Your answer must be the full listing, word for word, with no images in it.
Start of Extracted data
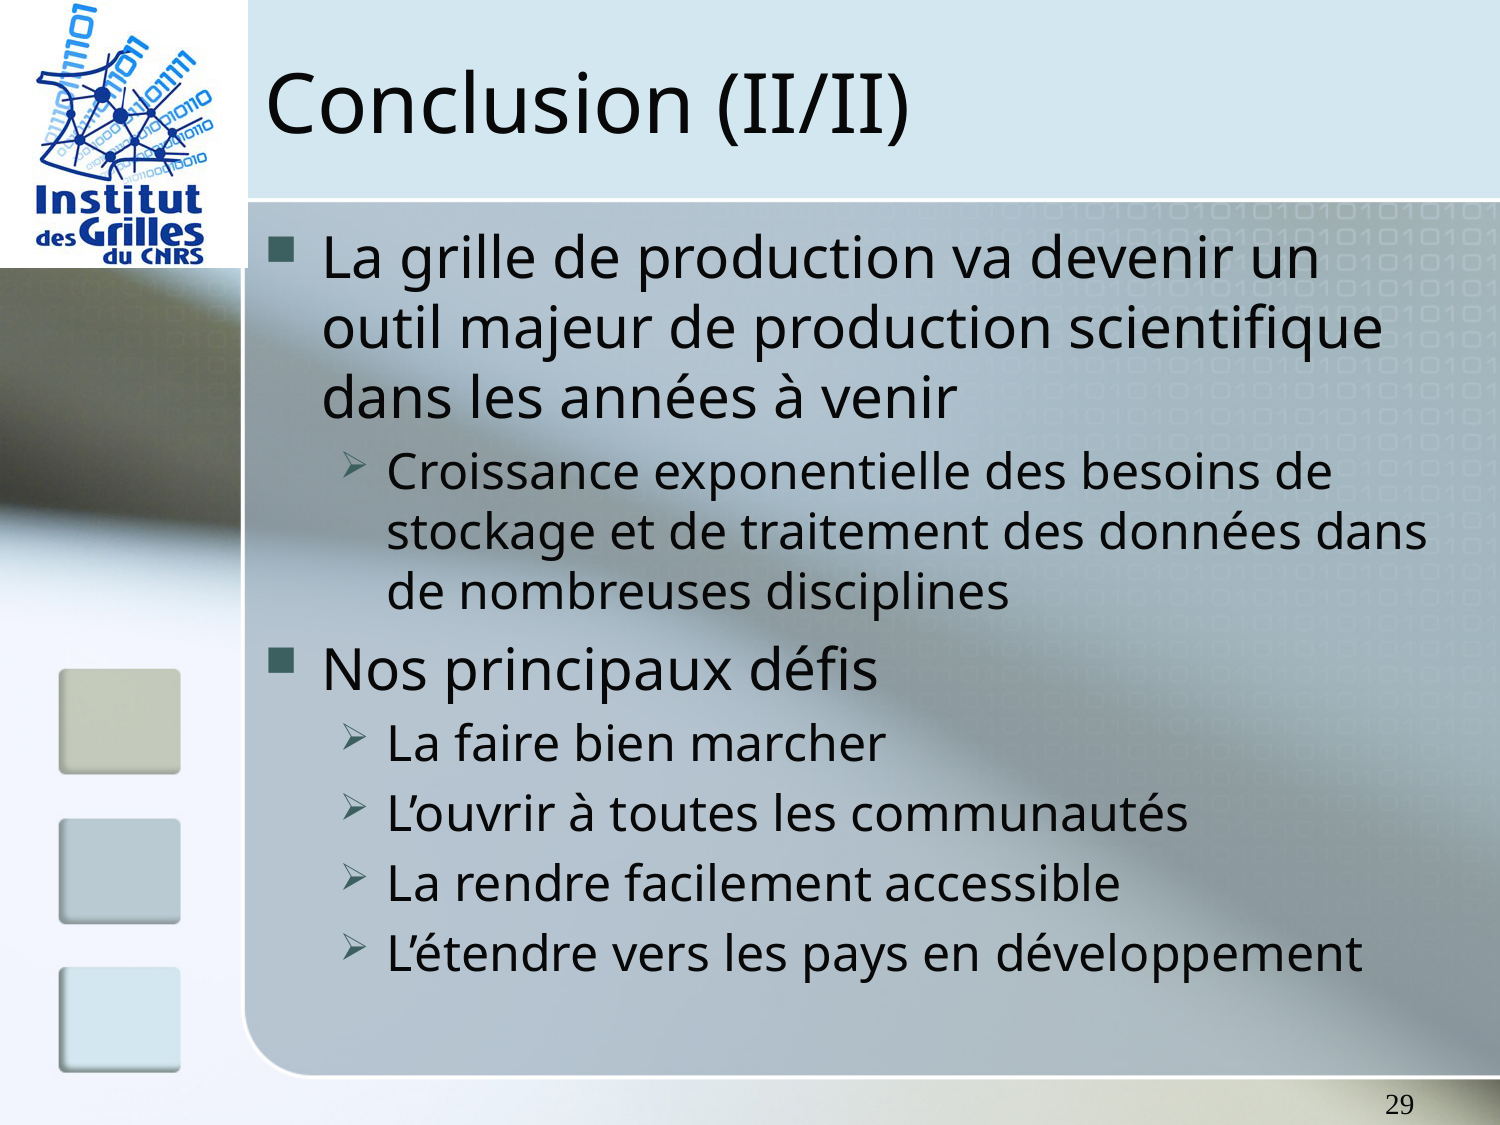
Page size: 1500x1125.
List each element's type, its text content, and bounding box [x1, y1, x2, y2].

picture [0, 0, 1500, 1125]
slide_number 29 [1074, 1077, 1430, 1125]
list La grille de production va devenir un outil majeur de production scientifique dans les années à venir Croissance exponentielle des besoins de stockage et de traitement des données dans de nombreuses disciplines Nos principaux défis La faire bien marcher L’ouvrir à toutes les communautés La rendre facilement accessible L’étendre vers les pays en développement [249, 212, 1463, 1076]
title Conclusion (II/II) [249, 12, 1462, 188]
End of Extracted data
Output for this exercise:
Page size: 1500x1125.
List each element's type, its text content, and bounding box [x1, y1, x2, y2].

picture [0, 0, 1500, 1125]
slide_number 29 [1074, 1077, 1430, 1125]
list La grille de production va devenir un outil majeur de production scientifique dans les années à venir Croissance exponentielle des besoins de stockage et de traitement des données dans de nombreuses disciplines Nos principaux défis La faire bien marcher L’ouvrir à toutes les communautés La rendre facilement accessible L’étendre vers les pays en développement [249, 212, 1463, 1076]
title Conclusion (II/II) [249, 12, 1462, 188]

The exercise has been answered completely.